Short-Term Rental Gross Revenues: -61% For Italy, -44% for US,
As Italy has been hit earlier than the US, Italian numbers are worse in March than those of the US. But, in both countries, gross revenues have been dropping sharply. As we will see below, the drop is due for a bigger part to the dramatic fall in the occupancy rate and due for a smaller part to a relatively moderate fall in the average daily rates (ADR).
Occupancy of short-term rentals: -46% For Italy, -34% For the US.
For the US, we are also adding in this graph by STR: This is hotel occupancy in the week ending in March 28. In Hawaii, New Orleans, San Francisco, Orlando, and Boston, occupancy was below 15%.
ADR od short-term rentals: -22% For Italy -15% for the US
For the US, we are adding this interesting graph by STR about hotel RevPar: Urban and resort areas look to be the hardest it.

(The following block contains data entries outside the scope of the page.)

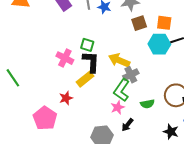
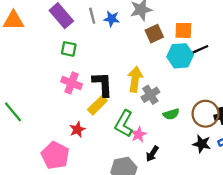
green square: (87, 45) -> (69, 49), moved
yellow arrow: (119, 60) -> (135, 79), turned 80
green L-shape: (122, 90) -> (124, 124), moved
green semicircle: (147, 104) -> (171, 114), moved
black star: (171, 132) -> (202, 144), moved

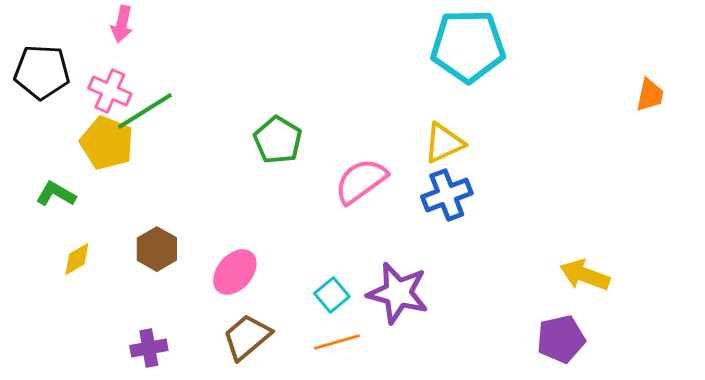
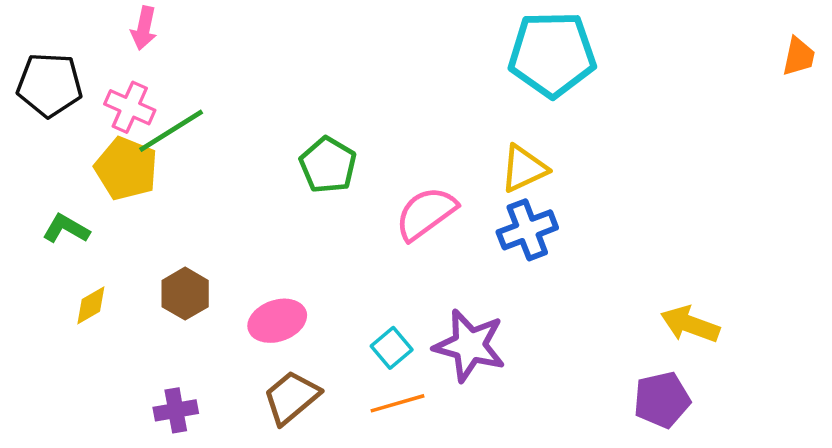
orange trapezoid: (650, 95) -> (799, 56), moved
pink ellipse: (235, 272) -> (277, 321), turned 30

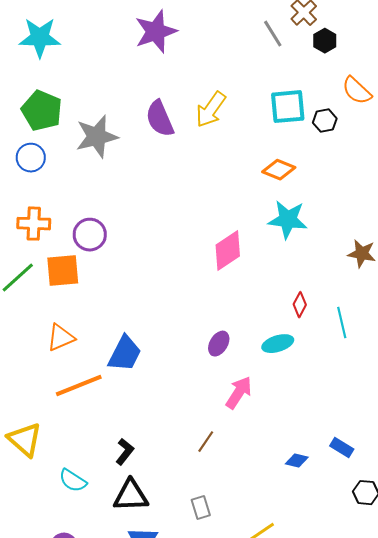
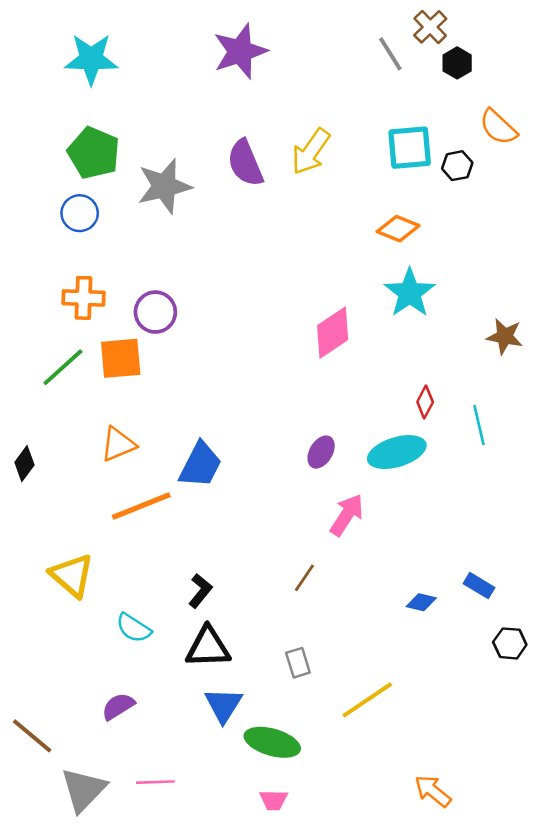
cyan star: (288, 220) -> (410, 293), turned 30
cyan ellipse: (278, 344) -> (397, 452), size x1.4

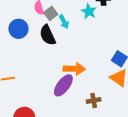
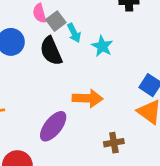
cyan star: (89, 11) -> (102, 46), moved
purple ellipse: (63, 85) -> (53, 126), moved

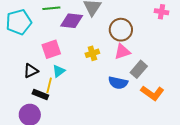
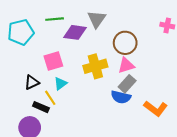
yellow cross: (92, 53) -> (95, 66), size x1.6
gray rectangle: (139, 69) -> (127, 84), moved
yellow line: (49, 85) -> (50, 98), turned -49

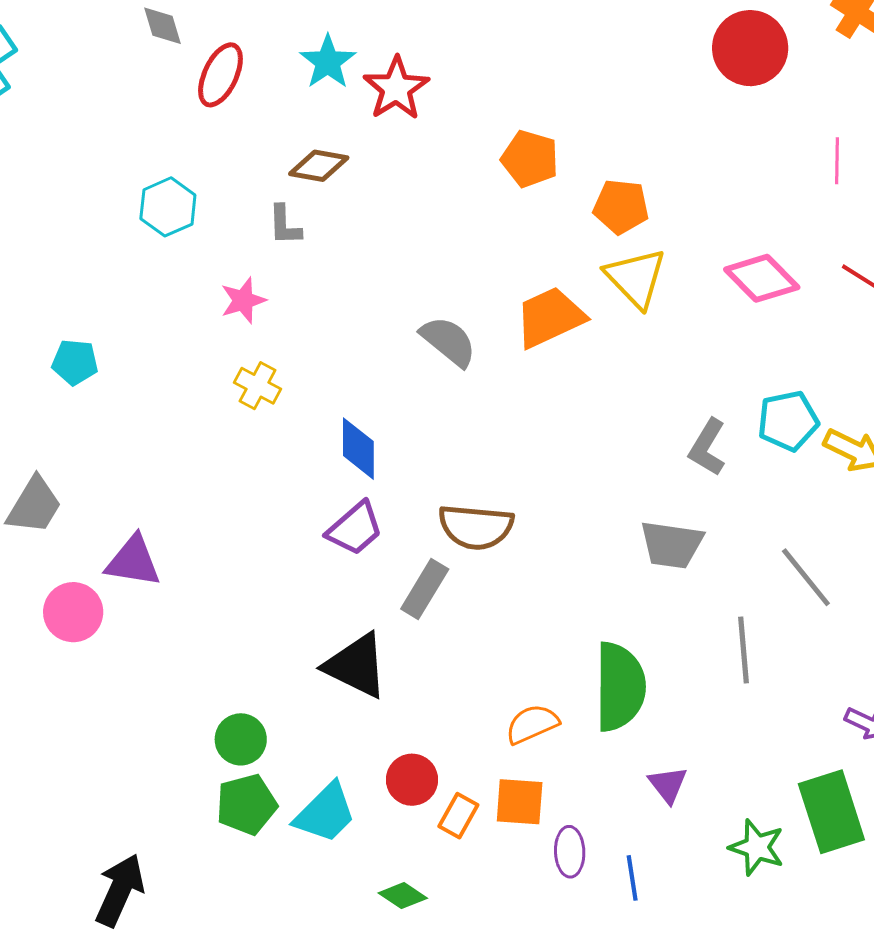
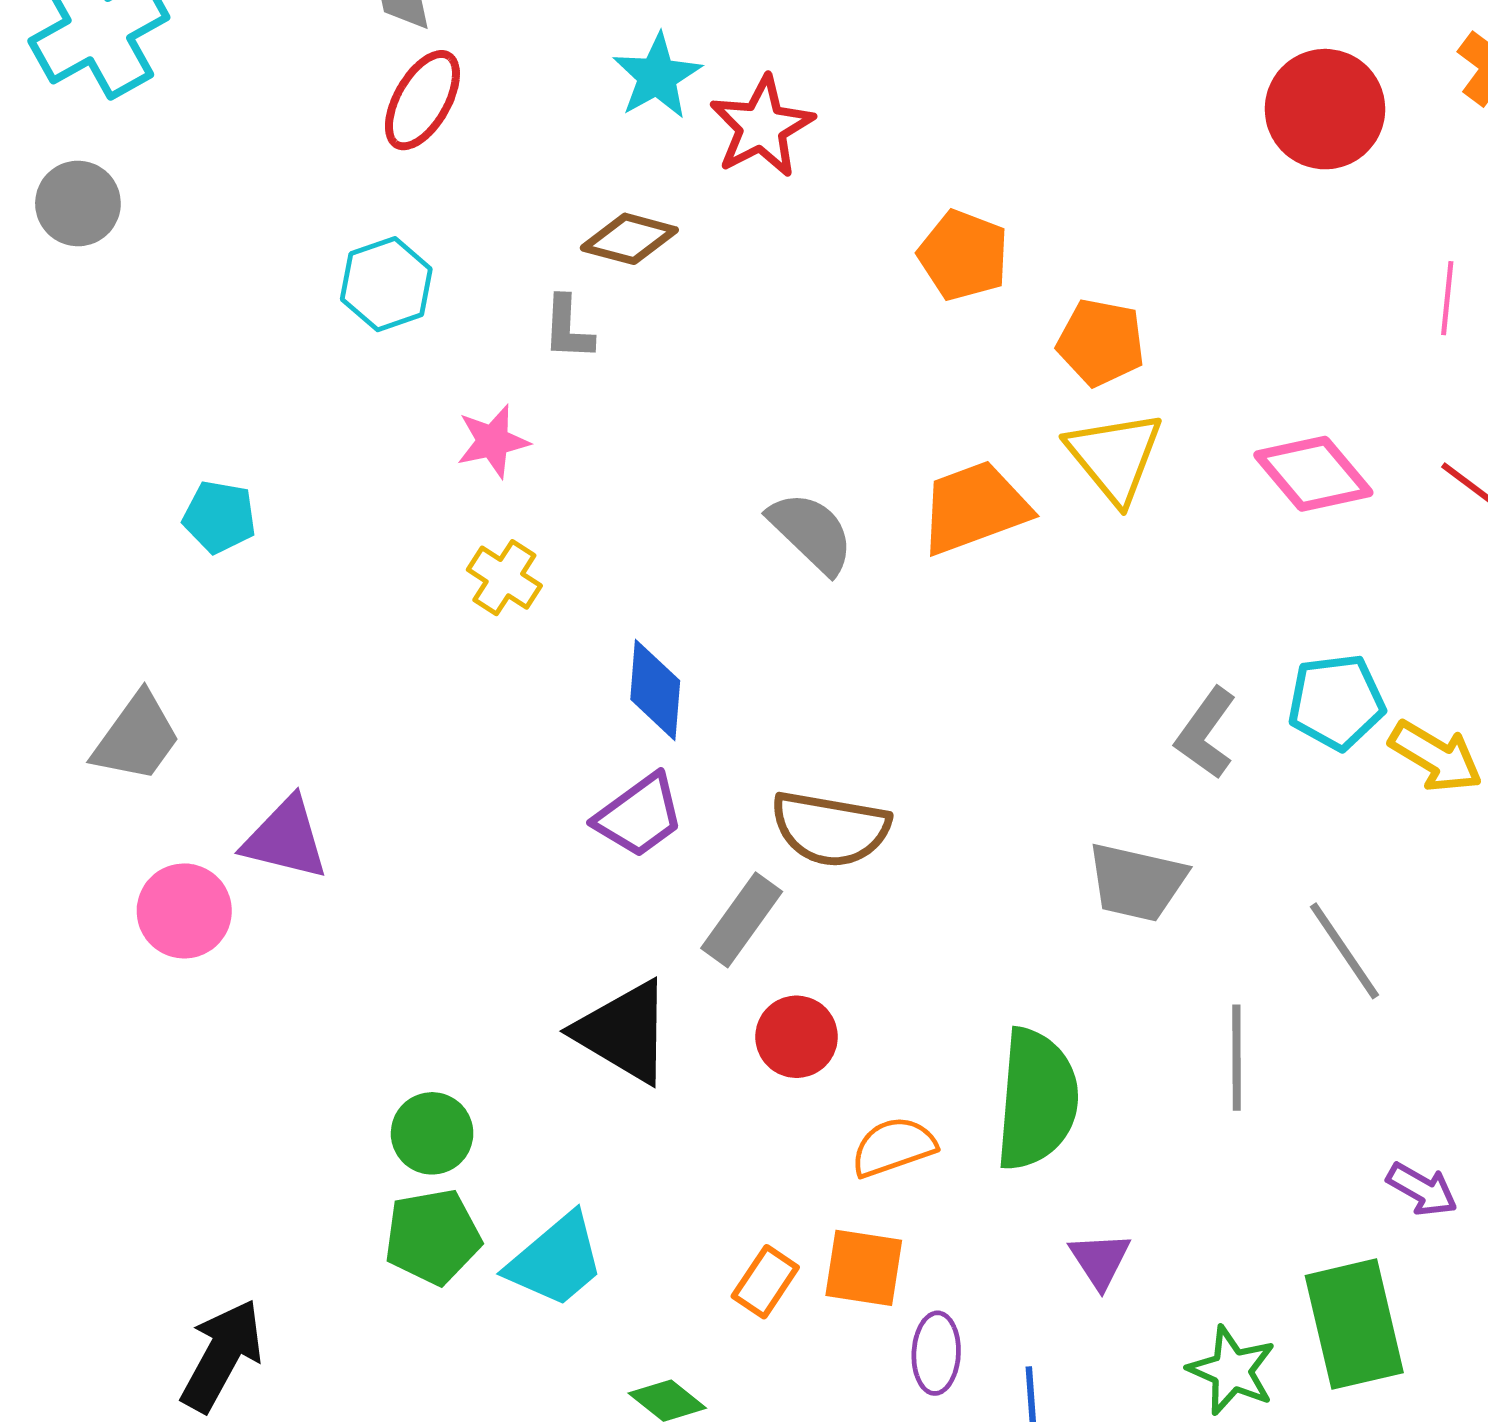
red ellipse: (220, 75) -> (422, 100), moved
red circle: (412, 780) -> (797, 1037), moved

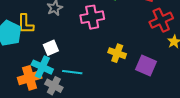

For property managers renting out apartments in big cities or for vacation rental managers with properties in Orlando (Disney), these data are probably relatable.
Short-term rental supply: -22% For Italy, -15% for the US
According to AllTheRooms, the number of short-term rental listings has dropped as well. In March 2020, there was a 15% drop in the US and a 22% drop in Italy. It means that fewer properties were on the market, for various reasons: New regulations made vacation rentals illegal in some regions and states, property managers and owners decided to turn to long-term rentals, and some chose to close shops (temporarily or not).
A glimmer of hope: Chinese hotel data picking up
Let’s conclude this article with a glimmer of hope: Since the end of February, the occupancy rates of Chinese hotels have started recovering. The graph by STR looks spectacular, but the numbers were restarting from under 15% occupancy.
Yet, STR looked at what happened after the 2007/2008 financial crisis: It took 5 to 7 years for ADR and RevPar to come back to pre-crisis levels. 2020 will be terrible and 2021 could be better but still not great.